__Description of the task__:
Working from the records below, repeat exactly the lines starting at the line that contains "ring mcp: (203, 241)" and ending at the line that contains "pinky mcp: (182, 282)", inclusive.

Keypoint coordinate data
┄┄┄┄┄┄
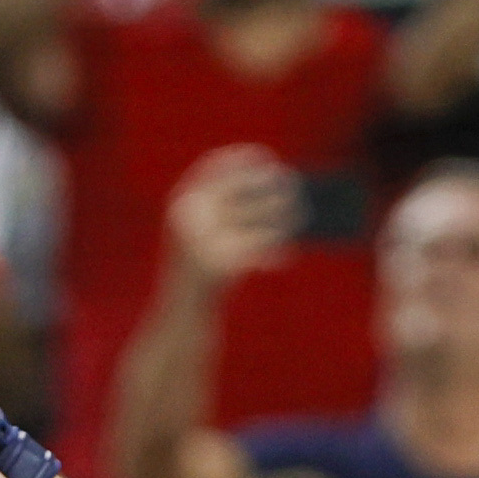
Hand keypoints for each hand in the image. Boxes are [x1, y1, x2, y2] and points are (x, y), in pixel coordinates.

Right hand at [168, 145, 303, 292]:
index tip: (266, 157)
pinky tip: (286, 256)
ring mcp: (202, 239)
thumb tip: (264, 180)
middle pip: (240, 185)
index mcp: (181, 202)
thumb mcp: (200, 237)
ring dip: (282, 211)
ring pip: (256, 213)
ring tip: (299, 213)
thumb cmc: (195, 277)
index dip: (242, 157)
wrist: (179, 320)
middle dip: (269, 182)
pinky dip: (275, 248)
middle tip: (291, 183)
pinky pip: (259, 244)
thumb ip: (220, 208)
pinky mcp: (219, 264)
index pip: (215, 165)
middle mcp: (189, 215)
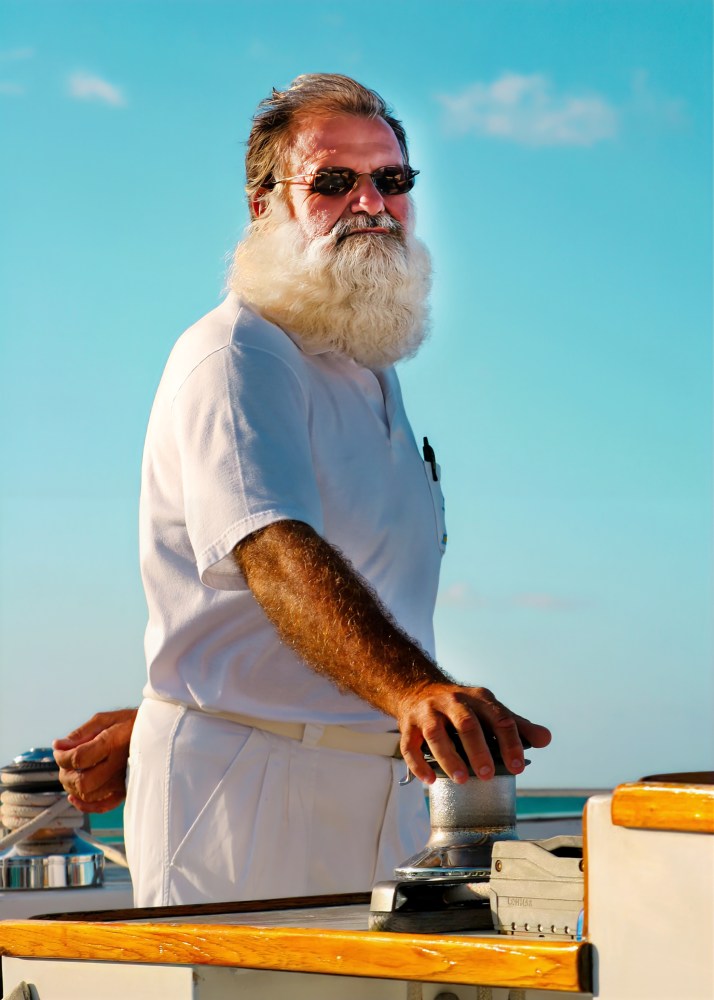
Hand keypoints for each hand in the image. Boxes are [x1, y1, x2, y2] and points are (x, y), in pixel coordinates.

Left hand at [52, 709, 137, 812]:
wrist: (157, 733)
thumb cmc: (128, 723)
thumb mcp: (104, 719)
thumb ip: (80, 733)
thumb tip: (58, 745)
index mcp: (112, 743)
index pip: (78, 758)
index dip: (62, 756)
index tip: (59, 749)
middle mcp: (118, 765)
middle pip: (81, 782)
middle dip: (65, 774)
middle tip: (64, 763)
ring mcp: (122, 780)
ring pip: (88, 795)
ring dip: (72, 787)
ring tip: (72, 773)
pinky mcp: (125, 790)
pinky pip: (102, 806)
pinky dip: (85, 805)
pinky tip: (75, 796)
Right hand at [397, 683, 550, 784]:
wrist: (418, 690)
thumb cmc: (461, 706)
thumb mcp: (489, 709)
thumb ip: (516, 725)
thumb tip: (545, 739)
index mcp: (478, 699)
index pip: (499, 718)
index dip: (510, 742)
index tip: (518, 766)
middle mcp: (452, 702)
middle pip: (466, 723)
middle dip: (478, 750)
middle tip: (488, 774)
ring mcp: (428, 712)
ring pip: (436, 733)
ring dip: (449, 757)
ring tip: (461, 779)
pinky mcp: (408, 726)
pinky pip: (410, 745)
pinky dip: (419, 764)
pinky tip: (430, 780)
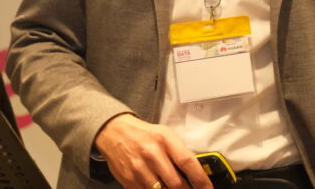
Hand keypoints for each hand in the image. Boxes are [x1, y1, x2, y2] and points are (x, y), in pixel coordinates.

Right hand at [93, 113, 212, 188]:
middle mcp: (152, 154)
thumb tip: (197, 174)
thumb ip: (179, 153)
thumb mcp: (164, 135)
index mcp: (164, 139)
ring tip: (175, 188)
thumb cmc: (144, 134)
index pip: (187, 162)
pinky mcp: (129, 180)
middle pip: (177, 183)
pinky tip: (160, 188)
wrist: (113, 131)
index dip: (201, 180)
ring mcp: (140, 169)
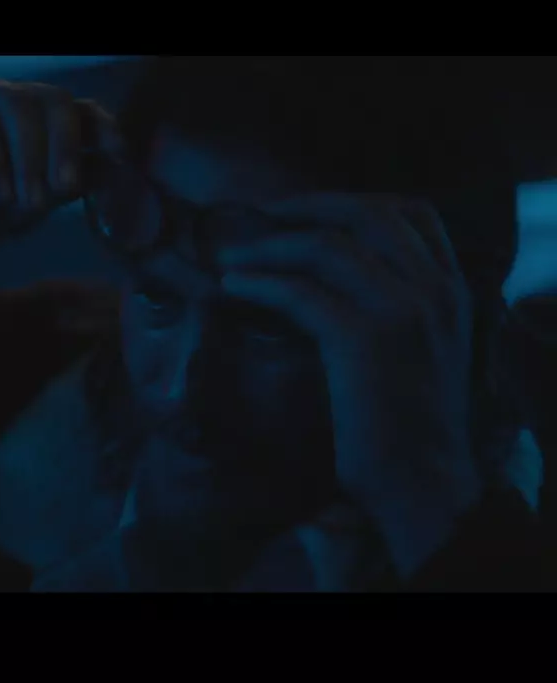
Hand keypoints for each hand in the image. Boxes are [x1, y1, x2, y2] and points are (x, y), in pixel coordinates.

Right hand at [0, 78, 152, 261]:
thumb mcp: (18, 209)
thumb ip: (60, 187)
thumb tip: (113, 167)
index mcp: (21, 123)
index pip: (75, 108)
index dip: (103, 127)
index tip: (121, 157)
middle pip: (53, 100)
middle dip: (65, 147)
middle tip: (61, 194)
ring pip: (16, 104)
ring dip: (29, 157)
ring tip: (24, 204)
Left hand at [216, 194, 481, 577]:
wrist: (423, 482)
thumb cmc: (408, 426)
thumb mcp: (419, 351)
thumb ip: (395, 308)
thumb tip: (326, 280)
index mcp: (451, 289)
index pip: (413, 212)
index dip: (353, 200)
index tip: (305, 208)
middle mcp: (433, 289)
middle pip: (367, 214)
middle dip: (306, 206)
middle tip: (260, 215)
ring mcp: (402, 310)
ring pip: (327, 246)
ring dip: (271, 245)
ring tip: (231, 257)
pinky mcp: (364, 339)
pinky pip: (300, 292)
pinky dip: (260, 283)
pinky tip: (232, 287)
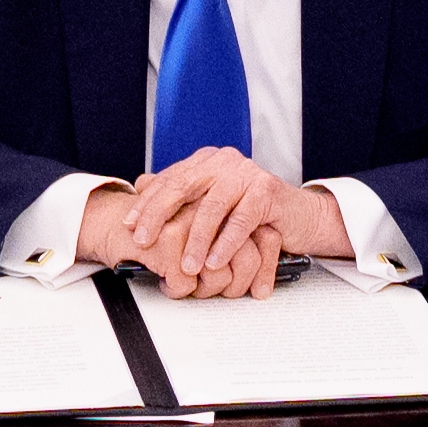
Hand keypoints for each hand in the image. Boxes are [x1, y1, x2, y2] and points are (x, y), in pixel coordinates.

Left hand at [106, 148, 354, 297]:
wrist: (298, 217)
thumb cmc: (251, 215)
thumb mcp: (212, 205)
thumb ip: (181, 195)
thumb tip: (139, 185)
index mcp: (206, 161)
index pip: (169, 180)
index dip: (147, 204)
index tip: (129, 226)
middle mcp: (224, 161)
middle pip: (184, 187)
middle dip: (160, 216)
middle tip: (145, 242)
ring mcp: (247, 173)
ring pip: (213, 206)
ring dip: (196, 239)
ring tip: (186, 266)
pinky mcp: (267, 190)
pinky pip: (242, 219)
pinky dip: (227, 242)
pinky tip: (215, 261)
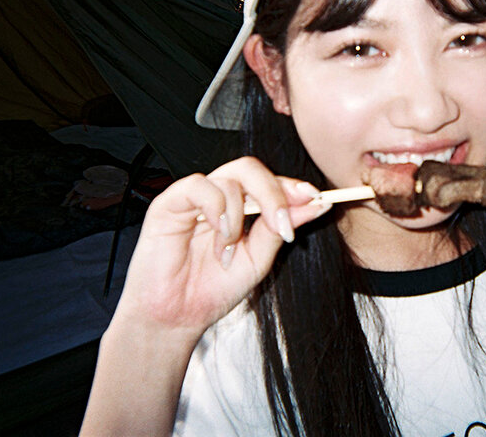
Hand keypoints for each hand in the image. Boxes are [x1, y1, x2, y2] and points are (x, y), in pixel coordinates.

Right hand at [112, 157, 330, 341]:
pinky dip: (216, 208)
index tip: (316, 199)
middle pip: (251, 169)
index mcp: (241, 208)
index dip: (293, 187)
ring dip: (238, 215)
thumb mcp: (258, 259)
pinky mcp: (169, 203)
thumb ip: (279, 229)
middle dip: (274, 193)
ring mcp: (195, 198)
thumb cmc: (211, 290)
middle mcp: (219, 198)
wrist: (177, 317)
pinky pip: (199, 186)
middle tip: (281, 223)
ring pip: (230, 178)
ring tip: (229, 250)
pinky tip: (217, 233)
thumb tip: (315, 205)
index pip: (269, 182)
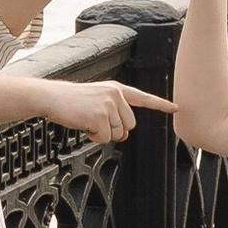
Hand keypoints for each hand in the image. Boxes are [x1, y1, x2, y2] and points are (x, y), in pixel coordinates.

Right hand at [32, 81, 169, 145]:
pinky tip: (83, 125)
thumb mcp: (97, 103)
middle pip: (129, 125)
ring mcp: (108, 104)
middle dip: (114, 129)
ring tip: (86, 120)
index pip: (143, 97)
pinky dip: (94, 137)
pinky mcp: (100, 116)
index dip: (160, 104)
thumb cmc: (72, 101)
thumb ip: (114, 115)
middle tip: (94, 121)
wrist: (52, 97)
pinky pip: (105, 138)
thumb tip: (125, 135)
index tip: (176, 107)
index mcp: (116, 89)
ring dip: (102, 133)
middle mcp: (116, 94)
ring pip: (117, 133)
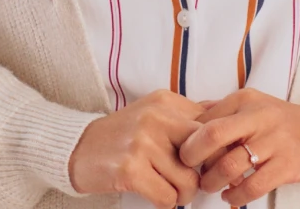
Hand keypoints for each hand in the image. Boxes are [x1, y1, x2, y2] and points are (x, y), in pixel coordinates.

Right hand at [69, 91, 204, 207]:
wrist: (76, 148)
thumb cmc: (120, 136)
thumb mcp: (152, 113)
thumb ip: (185, 117)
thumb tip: (223, 124)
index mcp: (165, 102)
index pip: (210, 128)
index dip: (213, 152)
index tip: (205, 164)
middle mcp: (156, 119)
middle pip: (204, 155)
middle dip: (203, 174)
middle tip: (191, 182)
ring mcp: (142, 144)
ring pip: (188, 181)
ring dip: (182, 194)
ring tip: (171, 191)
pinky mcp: (130, 170)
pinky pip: (167, 197)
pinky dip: (165, 203)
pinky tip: (155, 196)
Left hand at [178, 89, 299, 205]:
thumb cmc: (286, 122)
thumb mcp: (255, 105)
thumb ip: (222, 110)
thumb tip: (187, 117)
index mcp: (245, 100)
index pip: (202, 118)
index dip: (187, 140)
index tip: (183, 155)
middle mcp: (258, 117)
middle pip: (211, 135)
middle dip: (192, 157)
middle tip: (188, 170)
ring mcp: (275, 141)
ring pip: (228, 165)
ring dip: (212, 182)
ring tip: (211, 187)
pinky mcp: (288, 165)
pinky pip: (252, 186)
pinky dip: (235, 196)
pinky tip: (231, 197)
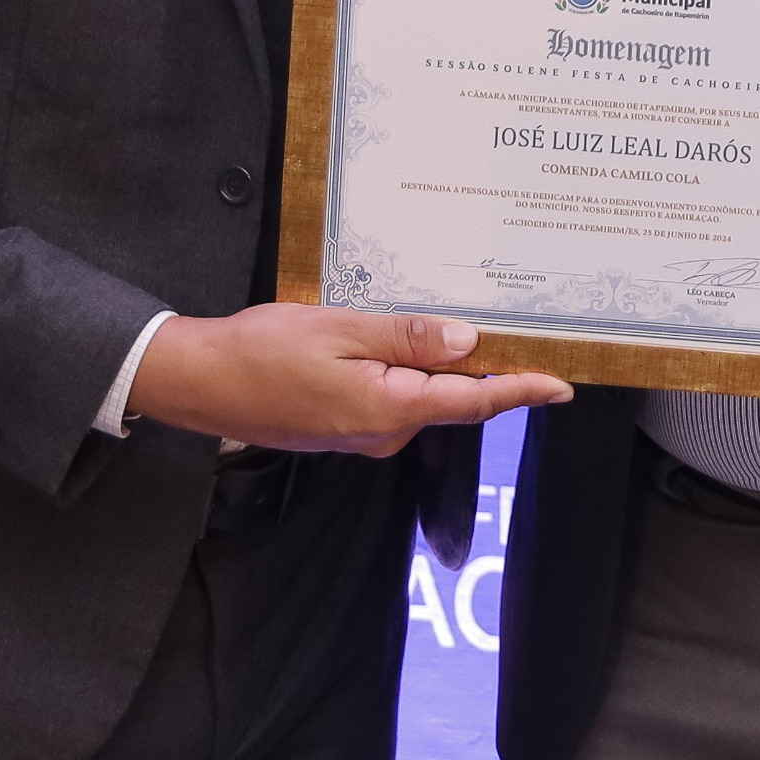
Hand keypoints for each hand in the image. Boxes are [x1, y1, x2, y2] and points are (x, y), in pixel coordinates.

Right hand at [126, 305, 570, 456]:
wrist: (198, 382)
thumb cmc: (262, 351)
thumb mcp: (339, 329)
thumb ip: (407, 338)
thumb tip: (469, 343)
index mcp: (389, 409)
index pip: (472, 403)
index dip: (521, 391)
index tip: (562, 386)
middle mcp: (383, 433)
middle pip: (451, 400)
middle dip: (484, 370)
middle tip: (517, 330)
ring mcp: (361, 436)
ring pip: (419, 398)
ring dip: (438, 368)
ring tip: (456, 324)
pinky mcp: (343, 429)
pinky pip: (390, 400)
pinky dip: (405, 374)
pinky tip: (398, 342)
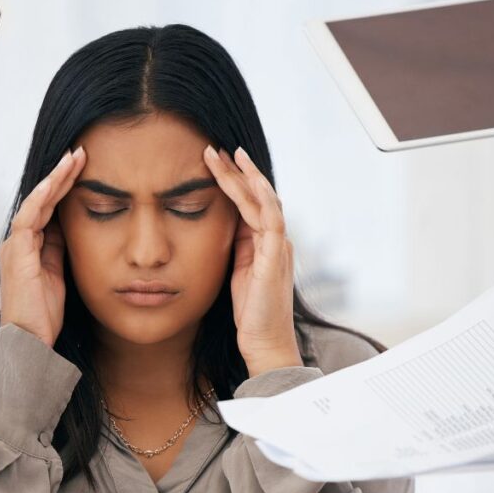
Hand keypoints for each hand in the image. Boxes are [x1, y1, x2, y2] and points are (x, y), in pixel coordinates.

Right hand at [0, 146, 85, 347]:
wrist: (29, 339)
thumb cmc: (42, 314)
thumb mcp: (58, 274)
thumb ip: (59, 250)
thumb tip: (69, 228)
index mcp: (30, 247)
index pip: (48, 208)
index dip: (64, 187)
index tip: (82, 169)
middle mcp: (19, 242)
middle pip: (42, 199)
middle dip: (61, 175)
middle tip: (79, 153)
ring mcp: (16, 245)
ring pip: (35, 202)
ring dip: (54, 179)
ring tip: (72, 159)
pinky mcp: (17, 252)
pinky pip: (28, 217)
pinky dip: (41, 197)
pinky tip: (54, 181)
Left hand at [203, 145, 302, 376]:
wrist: (264, 343)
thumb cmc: (250, 314)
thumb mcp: (237, 273)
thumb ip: (237, 249)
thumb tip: (224, 225)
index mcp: (266, 244)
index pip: (251, 204)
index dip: (234, 183)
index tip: (214, 163)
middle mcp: (276, 240)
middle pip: (258, 196)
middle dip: (237, 171)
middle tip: (215, 149)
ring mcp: (278, 246)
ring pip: (264, 199)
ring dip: (245, 176)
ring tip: (226, 154)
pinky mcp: (276, 255)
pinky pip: (270, 217)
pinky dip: (259, 196)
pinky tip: (246, 179)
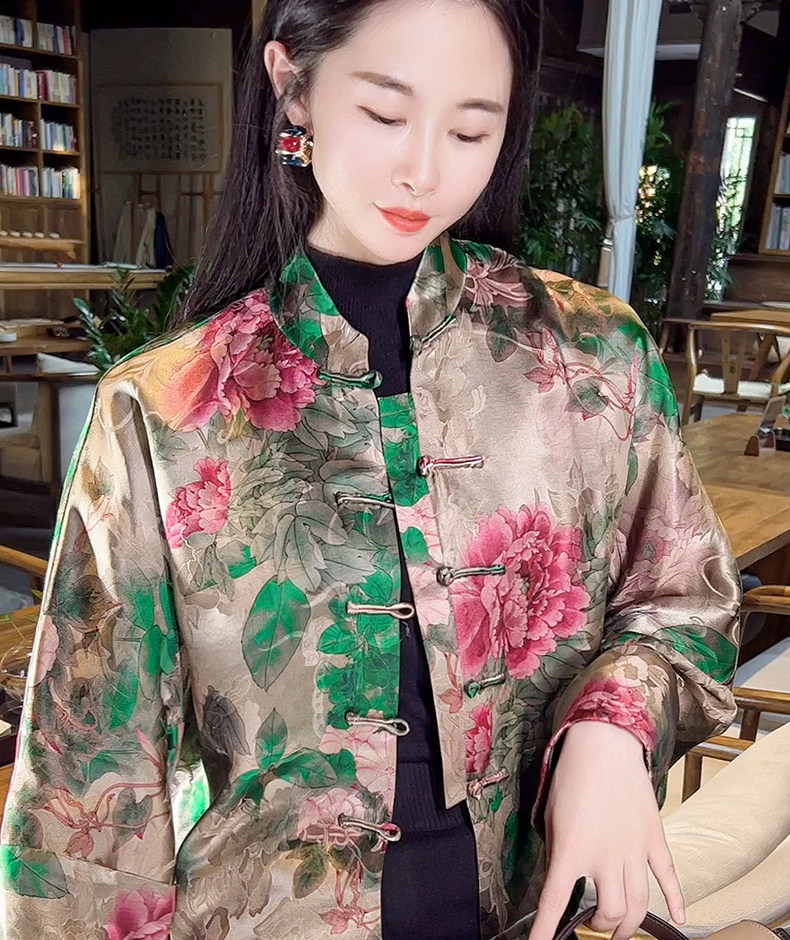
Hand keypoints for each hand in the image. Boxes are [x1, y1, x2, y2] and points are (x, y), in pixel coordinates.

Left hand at [530, 721, 685, 939]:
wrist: (603, 745)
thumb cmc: (571, 776)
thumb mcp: (550, 816)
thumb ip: (558, 852)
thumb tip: (562, 879)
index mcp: (572, 851)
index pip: (556, 904)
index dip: (545, 932)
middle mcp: (605, 857)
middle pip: (611, 913)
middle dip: (600, 927)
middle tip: (591, 924)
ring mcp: (634, 850)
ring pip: (639, 905)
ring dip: (629, 924)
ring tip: (618, 929)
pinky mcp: (653, 838)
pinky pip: (668, 877)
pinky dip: (676, 901)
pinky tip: (678, 918)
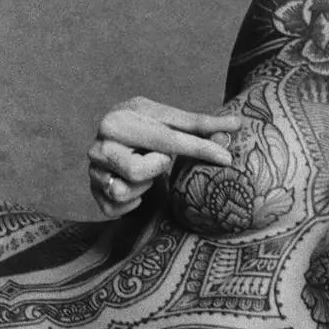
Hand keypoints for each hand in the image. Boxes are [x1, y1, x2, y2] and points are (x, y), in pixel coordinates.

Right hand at [88, 97, 241, 217]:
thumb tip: (237, 123)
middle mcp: (98, 144)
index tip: (226, 158)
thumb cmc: (149, 128)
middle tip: (161, 158)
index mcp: (118, 119)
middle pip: (137, 171)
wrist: (117, 136)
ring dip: (144, 184)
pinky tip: (138, 188)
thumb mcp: (170, 120)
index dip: (200, 148)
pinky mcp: (93, 193)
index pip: (166, 139)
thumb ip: (202, 124)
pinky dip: (133, 202)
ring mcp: (92, 171)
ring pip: (123, 191)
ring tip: (147, 170)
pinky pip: (115, 209)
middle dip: (157, 166)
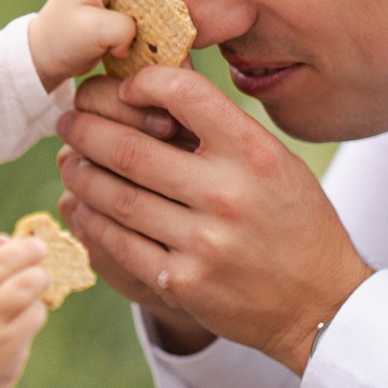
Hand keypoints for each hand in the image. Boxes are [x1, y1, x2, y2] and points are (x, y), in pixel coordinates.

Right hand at [0, 232, 51, 387]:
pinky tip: (34, 310)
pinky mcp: (7, 345)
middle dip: (23, 250)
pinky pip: (33, 314)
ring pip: (21, 287)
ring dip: (38, 276)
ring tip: (42, 276)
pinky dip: (39, 307)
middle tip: (38, 247)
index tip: (2, 239)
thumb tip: (11, 241)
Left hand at [26, 0, 149, 89]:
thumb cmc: (61, 41)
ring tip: (137, 39)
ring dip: (138, 21)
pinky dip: (130, 32)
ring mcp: (99, 3)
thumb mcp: (95, 32)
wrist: (39, 61)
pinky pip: (125, 19)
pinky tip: (128, 46)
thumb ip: (123, 27)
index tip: (149, 2)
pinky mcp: (102, 19)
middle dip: (144, 3)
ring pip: (132, 3)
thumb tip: (133, 37)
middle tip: (146, 26)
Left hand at [57, 64, 367, 371]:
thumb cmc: (296, 224)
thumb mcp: (278, 164)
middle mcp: (227, 193)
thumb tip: (161, 90)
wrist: (320, 304)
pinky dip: (92, 222)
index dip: (143, 83)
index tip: (124, 89)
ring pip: (118, 198)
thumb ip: (226, 132)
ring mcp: (203, 241)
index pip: (185, 93)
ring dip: (83, 176)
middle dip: (88, 131)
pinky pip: (120, 243)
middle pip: (132, 149)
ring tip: (70, 162)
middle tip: (67, 122)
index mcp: (253, 152)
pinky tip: (81, 208)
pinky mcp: (182, 282)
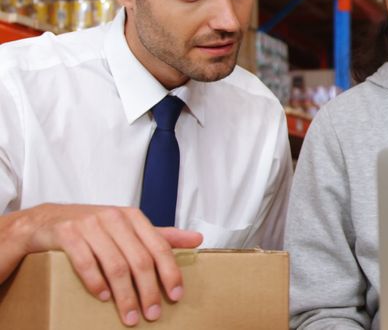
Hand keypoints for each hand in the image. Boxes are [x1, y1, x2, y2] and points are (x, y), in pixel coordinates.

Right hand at [4, 204, 201, 326]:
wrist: (44, 221)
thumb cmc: (93, 228)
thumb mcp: (128, 228)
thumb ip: (161, 236)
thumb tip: (198, 239)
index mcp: (132, 217)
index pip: (159, 246)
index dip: (170, 273)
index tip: (176, 296)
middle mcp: (113, 217)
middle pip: (139, 260)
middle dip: (148, 291)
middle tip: (151, 315)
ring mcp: (89, 224)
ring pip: (115, 265)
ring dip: (124, 295)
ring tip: (130, 316)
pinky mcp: (66, 233)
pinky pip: (85, 261)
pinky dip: (95, 282)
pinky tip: (103, 298)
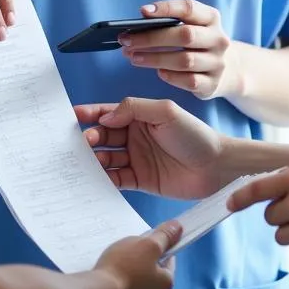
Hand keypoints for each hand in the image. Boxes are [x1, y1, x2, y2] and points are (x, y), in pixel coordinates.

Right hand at [76, 97, 228, 198]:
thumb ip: (135, 108)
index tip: (72, 117)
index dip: (91, 114)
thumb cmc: (196, 135)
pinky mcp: (140, 180)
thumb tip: (105, 116)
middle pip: (104, 136)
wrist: (216, 167)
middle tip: (81, 142)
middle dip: (89, 138)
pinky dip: (103, 179)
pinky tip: (94, 179)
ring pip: (106, 158)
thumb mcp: (166, 112)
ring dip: (93, 159)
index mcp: (141, 116)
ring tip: (84, 161)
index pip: (110, 113)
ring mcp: (137, 158)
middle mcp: (136, 136)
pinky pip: (115, 179)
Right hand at [93, 221, 180, 288]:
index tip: (151, 238)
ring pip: (137, 279)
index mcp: (164, 285)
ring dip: (131, 268)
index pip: (169, 261)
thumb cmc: (127, 265)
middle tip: (134, 246)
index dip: (162, 246)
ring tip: (120, 256)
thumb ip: (165, 236)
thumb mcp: (150, 244)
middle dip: (145, 257)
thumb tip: (179, 228)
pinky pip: (121, 286)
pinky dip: (119, 277)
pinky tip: (110, 269)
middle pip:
┄┄┄┄┄┄
__Answer section__:
ring mcp: (203, 241)
index pip: (185, 93)
ring dip: (83, 176)
middle dip: (88, 131)
pinky pip: (120, 243)
middle pip: (132, 149)
ring tip: (70, 162)
middle tip: (67, 122)
index mcp: (253, 152)
pinky tip: (81, 208)
pinky mcp: (182, 282)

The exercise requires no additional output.